“But, Martha—”
“Don’t let’s waste no more words. The thing ain’t to be thought of.”
“But, Martha, it’s over two weeks since you said that, about having an idea about a certain job for me that was going to be so splendid. Don’t you know it is? And I thought it had fallen through. I didn’t like to speak about it, for fear you’d think I was hurrying you, but two weeks are two weeks, and I can’t go on indefinitely staying here, and getting so deep in debt I’ll never be able to get out again. And I saw this advertisement in The Outlook. ’Twas for a college graduate to teach High School English in a girls’ boarding-school, and I went to the agency, and they were very nice, and told me to write to the Principal, and I did—told her all about myself, my experience tutoring, and all that, and this morning came the letter saying she’d engage me. I can tell you all about Schoharie, Martha. It’s ‘up-state’ and—”
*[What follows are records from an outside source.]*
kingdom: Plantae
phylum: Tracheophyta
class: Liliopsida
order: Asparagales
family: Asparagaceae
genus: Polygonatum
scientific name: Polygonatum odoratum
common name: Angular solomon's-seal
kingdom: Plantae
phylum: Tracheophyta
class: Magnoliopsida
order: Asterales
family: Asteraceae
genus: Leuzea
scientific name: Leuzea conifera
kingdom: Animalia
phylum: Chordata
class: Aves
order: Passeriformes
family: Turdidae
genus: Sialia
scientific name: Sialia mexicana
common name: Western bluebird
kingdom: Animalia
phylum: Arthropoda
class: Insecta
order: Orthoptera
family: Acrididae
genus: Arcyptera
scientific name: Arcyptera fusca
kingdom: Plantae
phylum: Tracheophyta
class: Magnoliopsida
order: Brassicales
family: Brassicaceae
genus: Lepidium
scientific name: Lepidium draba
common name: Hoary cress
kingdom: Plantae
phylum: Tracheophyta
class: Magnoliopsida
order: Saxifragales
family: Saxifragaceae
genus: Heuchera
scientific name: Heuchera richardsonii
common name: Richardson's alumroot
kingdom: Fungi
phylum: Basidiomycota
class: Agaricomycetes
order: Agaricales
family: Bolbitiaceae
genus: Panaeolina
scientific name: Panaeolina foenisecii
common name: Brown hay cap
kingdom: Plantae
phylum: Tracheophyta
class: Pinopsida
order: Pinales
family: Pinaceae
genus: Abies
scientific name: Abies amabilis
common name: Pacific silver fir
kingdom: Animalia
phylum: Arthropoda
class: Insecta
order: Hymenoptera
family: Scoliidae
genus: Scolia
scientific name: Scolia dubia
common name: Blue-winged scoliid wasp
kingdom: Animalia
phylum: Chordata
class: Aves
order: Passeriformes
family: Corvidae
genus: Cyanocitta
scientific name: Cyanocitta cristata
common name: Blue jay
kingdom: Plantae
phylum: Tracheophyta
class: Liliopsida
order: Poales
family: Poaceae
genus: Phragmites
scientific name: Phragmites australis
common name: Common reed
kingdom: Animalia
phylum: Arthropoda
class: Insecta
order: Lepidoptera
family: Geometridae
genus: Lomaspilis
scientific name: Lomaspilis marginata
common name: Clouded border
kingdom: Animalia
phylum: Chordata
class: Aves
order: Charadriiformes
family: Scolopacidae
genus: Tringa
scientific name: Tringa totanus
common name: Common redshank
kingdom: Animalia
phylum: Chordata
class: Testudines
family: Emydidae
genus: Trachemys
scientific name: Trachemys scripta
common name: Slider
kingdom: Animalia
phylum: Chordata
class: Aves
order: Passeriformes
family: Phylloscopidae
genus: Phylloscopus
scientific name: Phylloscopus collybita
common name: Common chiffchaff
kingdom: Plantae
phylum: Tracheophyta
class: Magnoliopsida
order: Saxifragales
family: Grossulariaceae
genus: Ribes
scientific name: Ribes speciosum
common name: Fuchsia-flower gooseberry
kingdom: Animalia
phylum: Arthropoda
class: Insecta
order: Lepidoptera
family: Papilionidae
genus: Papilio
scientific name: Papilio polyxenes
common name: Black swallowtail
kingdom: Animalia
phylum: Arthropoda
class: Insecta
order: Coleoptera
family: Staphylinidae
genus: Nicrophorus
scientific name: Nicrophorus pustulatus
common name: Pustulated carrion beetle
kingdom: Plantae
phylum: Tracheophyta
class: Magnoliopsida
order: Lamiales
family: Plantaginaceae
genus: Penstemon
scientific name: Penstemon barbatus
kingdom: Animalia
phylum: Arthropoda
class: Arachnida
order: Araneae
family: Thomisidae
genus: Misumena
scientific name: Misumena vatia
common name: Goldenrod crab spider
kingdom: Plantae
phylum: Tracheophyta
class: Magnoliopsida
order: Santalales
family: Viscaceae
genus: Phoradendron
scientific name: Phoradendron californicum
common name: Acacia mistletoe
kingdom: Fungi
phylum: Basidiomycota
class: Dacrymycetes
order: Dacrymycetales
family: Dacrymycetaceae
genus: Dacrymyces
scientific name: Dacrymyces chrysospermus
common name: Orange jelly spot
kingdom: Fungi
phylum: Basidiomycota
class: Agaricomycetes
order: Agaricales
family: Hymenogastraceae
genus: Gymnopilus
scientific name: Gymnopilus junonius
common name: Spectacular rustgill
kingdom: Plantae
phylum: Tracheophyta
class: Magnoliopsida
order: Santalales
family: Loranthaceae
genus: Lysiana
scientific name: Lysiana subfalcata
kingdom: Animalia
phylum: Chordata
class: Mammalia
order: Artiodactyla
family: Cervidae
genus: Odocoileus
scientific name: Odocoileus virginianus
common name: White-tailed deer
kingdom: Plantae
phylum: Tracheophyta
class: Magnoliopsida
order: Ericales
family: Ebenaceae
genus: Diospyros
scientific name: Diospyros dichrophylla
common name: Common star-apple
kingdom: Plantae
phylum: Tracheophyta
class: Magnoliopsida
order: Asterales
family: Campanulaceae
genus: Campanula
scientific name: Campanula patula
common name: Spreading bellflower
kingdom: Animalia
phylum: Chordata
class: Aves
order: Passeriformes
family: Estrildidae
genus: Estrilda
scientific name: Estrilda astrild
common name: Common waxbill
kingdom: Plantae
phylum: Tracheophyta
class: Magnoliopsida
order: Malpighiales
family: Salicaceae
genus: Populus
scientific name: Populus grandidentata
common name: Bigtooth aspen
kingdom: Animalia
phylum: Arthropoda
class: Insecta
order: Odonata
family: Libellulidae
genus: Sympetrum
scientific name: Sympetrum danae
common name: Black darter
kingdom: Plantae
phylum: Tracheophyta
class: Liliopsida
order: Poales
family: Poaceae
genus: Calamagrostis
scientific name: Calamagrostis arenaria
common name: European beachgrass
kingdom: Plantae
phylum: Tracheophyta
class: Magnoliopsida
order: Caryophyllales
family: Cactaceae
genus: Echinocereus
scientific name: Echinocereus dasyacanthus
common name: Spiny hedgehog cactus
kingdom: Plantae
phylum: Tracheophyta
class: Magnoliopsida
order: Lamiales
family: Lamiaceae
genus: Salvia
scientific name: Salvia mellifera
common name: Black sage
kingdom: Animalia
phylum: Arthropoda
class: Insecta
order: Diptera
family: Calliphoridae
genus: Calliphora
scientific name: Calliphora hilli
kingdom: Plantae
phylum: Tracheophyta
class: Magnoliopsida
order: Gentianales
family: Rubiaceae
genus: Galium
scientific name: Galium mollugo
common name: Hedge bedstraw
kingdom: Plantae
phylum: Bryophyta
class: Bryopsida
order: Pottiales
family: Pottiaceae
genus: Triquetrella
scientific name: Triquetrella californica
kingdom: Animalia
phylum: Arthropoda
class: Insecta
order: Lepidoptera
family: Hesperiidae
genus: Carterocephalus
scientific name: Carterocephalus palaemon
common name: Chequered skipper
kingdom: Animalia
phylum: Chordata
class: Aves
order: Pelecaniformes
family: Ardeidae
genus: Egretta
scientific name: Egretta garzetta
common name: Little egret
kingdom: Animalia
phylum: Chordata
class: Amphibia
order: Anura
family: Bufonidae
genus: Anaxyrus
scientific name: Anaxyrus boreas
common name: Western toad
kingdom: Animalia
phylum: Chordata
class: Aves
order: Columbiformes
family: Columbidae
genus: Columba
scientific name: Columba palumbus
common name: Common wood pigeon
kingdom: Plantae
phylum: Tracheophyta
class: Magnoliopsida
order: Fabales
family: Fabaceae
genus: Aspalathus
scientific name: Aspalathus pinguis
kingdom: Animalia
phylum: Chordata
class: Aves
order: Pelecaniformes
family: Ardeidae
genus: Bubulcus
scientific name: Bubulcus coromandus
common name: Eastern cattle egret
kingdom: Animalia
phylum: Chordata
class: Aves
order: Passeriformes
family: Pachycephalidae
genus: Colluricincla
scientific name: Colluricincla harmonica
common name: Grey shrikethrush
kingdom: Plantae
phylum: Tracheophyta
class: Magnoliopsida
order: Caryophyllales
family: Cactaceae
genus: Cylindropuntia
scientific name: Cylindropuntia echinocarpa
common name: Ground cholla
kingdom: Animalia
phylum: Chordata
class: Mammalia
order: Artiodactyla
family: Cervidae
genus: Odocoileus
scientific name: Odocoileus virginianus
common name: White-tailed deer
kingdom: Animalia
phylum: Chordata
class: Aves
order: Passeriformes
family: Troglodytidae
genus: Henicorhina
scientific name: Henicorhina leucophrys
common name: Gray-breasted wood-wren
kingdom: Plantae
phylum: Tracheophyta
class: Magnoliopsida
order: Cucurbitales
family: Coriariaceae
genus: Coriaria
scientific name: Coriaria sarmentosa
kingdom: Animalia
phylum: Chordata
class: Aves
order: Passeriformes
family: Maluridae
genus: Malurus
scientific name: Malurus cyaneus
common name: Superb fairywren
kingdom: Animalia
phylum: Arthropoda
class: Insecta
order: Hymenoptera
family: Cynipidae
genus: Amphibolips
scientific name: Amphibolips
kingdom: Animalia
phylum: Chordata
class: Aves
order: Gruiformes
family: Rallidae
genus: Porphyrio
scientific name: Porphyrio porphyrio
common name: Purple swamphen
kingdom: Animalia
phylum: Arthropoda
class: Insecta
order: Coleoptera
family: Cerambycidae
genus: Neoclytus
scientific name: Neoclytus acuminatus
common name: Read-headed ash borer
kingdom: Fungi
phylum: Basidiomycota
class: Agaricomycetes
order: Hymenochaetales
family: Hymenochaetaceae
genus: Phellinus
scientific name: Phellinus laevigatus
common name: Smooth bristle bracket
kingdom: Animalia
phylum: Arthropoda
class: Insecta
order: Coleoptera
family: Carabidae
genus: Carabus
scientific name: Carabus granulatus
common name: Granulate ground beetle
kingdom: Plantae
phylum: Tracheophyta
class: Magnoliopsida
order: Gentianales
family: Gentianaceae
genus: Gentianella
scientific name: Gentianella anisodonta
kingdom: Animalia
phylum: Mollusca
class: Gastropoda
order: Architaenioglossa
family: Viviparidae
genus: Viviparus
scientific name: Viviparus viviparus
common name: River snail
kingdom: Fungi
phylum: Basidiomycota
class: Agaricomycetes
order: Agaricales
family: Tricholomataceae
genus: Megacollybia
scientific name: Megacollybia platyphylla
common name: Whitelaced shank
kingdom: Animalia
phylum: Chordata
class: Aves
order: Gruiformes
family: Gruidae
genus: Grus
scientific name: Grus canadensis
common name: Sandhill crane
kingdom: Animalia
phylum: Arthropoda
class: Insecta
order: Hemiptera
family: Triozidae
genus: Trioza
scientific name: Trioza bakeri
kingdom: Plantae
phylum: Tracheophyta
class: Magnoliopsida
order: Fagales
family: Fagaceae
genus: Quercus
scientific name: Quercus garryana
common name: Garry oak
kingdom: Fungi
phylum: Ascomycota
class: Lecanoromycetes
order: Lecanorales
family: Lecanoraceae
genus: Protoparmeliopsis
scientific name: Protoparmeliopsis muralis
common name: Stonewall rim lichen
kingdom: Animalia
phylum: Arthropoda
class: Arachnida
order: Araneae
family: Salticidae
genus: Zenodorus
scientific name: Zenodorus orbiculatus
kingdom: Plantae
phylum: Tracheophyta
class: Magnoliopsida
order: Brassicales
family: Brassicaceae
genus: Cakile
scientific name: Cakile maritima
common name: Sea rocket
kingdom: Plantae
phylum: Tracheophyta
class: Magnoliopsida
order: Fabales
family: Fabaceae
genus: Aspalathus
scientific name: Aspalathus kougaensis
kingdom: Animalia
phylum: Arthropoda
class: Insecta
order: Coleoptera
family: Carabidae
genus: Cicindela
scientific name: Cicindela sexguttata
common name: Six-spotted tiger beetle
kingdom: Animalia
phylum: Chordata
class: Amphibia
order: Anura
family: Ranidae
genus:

“Miss Claire, child, no! It won’t do. I can’t consent. I can’t have you throwin’ away golden opportoonities to work like a toojan for them as’ll stint you in the wash, an’ prob’ly give you oleo-margerine instead of butter, an’ cold-storage eggs that had forgot there was such a thing as a hen, long before they ever was laid away. I wasn’t born yesterday, myself, an’ I know how they treat the teachers in some o’ them schools. The young-lady scholars, so stylish an’ rich, as full of airs as a music-box, snubbin’ the teacher because they’re too ignorant to know how smart she has to be, to get any knowledge into their stupid heads, an’ the Principal always eyein’ you like a minx, ’less you might be wastin’ her precious time an’ not earnin’ the elegant sal’ry she gives you, includin’ your home an’ laundry. O my! I know a thing or two about them schools, an’ a few other places. No, Miss Claire, dear, it won’t do. An’ besides, I have you bespoke for Mrs. Sherman. The last thing before I come away from the house this night, she sent for me upstairs, an’ ast me didn’t I know some one could engage with her for Radcliffe—to learn him his lessons, an’ how to be a little lady, an’ suchlike. She wants, as you might say, a trained mother for’m, while his own untrained one is out gallivantin’ the streets, shoppin’, an’ playin’ bridge, an’ attendin’ the horse-show.
“I hemmed an’ hawed an’ scratched my head to see if, happen, I did know anybody suitable, an’ after a while (not to seem to make you too cheap, or not to look like I was jumpin’ down her throat) I told her: ’Curious enough, I do know just the one I think will please you—if you can get her.’
“Then she ast me a lot about you, an’ I told her what I know, an’ for the rest I trusted to Providence, an’ in the end we made a sorter deal—so’s it’s all fixed you’re to go there day after to-morrer, to talk to her, an’ let her look you over. An’ if you’re the kind o’ stuff she wants, she’ll take a half-a-dozen yards o’ you, which is the kind o’ way those folks has with people they pay money to. I promised Mrs. Sherman you’d come, an’ I couldn’t break my word to her, now could I? I’d be like to lose my own job if I did, an’ I’m sure you wouldn’t ast that o’ me!”